Un estudio acaba de dar la razón a todos los que estamos enganchados a publicar fotos en la red social.

“¡Quieres dejar ya el móvil y vivir más en la vida real!”. Fijo que esta es una de las frases que has oído milloooones de veces de boca de tus padres en el momento en que te han pillado en estado de concentración mientras elegías el filtro ideal para tu nueva publicación en Instagram. Pues puede que tengan que cambiar el discurso porque un estudio acaba de demostrar que explicar nuestra vida a través de la red social nos ayuda a tener una mejor salud mental. ¡Y nosotros les damos la razón!

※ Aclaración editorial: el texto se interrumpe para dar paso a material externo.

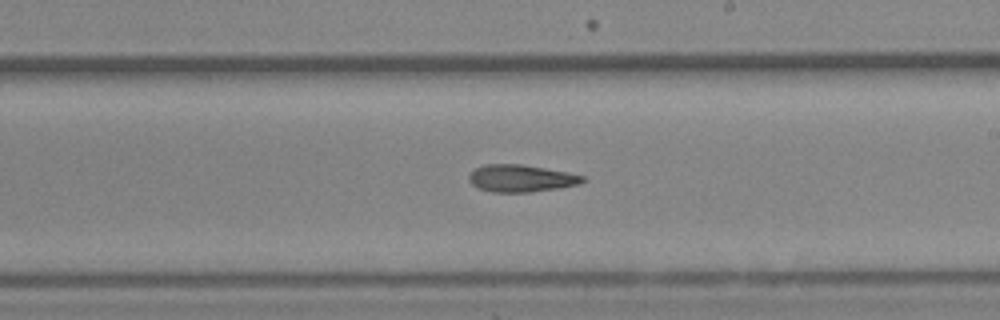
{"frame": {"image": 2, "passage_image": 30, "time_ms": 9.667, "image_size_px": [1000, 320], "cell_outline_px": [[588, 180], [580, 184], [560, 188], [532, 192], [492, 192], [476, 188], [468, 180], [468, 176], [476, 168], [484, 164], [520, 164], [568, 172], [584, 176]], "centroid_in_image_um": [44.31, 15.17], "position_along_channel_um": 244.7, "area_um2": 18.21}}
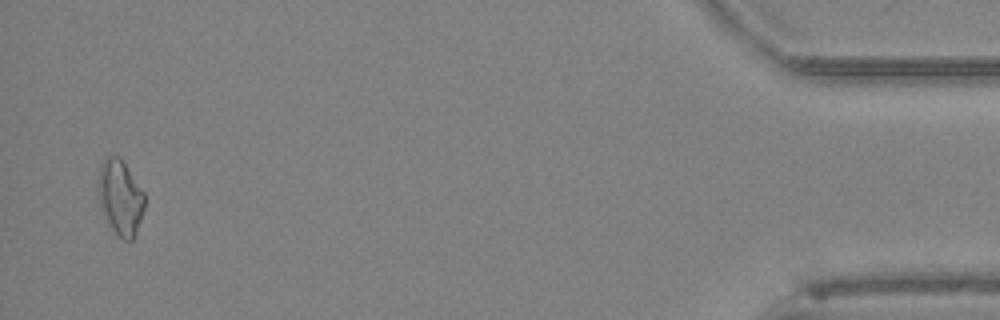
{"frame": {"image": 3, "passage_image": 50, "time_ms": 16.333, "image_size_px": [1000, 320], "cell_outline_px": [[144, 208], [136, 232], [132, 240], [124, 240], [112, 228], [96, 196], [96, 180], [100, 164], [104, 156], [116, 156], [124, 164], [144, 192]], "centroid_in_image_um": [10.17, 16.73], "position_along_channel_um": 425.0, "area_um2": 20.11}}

Si es que alguien tenía que darnos la razón y verificar que usar Instagram es bueno para nuestra salud, y ese alguien ha llegado. Se trata de tres investigadores del Journal of Personality and Social Psychology y han demostrado con una serie de nueve experimentos que esta red social de fotografías nos hace ser más felices. ¡Claro que sí!

El estudio se centró en observar a un grupo de usuarios realizando diferentes actividades como comer o hacer turismo. ¿Qué tenía eso de particular? Pues que en algunas ocasiones llevaron el teléfono móvil en la mano y en otras no.

La gente disfrutó más las veces en las que documentó sus experiencias
Para nosotros es LO MÁS NORMAL ir documentando nuestro día a día con Insta o con Snapchat, la verdad. No es por postureo o por dar envidia, sino porque nos gusta compartir lo que hacemos y hacer participes de ello a las personas que nos siguen en las redes sociales. Total, si les molesta, basta con que nos den unfollow, ¿no?

Los investigadores observaron los comportamientos de los participantes en el estudio y se dieron cuenta de que disfrutaron mucho más las veces en las que documentaron sus experiencias que aquellas en las que no tenían el móvil a mano.

Mayor involucración

Y es que los autores del estudio han destacado que la nos involucramos más en las actividades que estamos haciendo cuando nos tomamos un determinado tiempo para fotografiarlas. “Lo que hemos descubierto es quevemos el mundo de forma distinta porque vamos buscando cosas que queremos capturar, a las que quieres aferrarte” ha explicado uno de los investigadores. “Esto hace que la gente se involucre más y, por tanto, disfruten más de la actividad que hacen” resumió.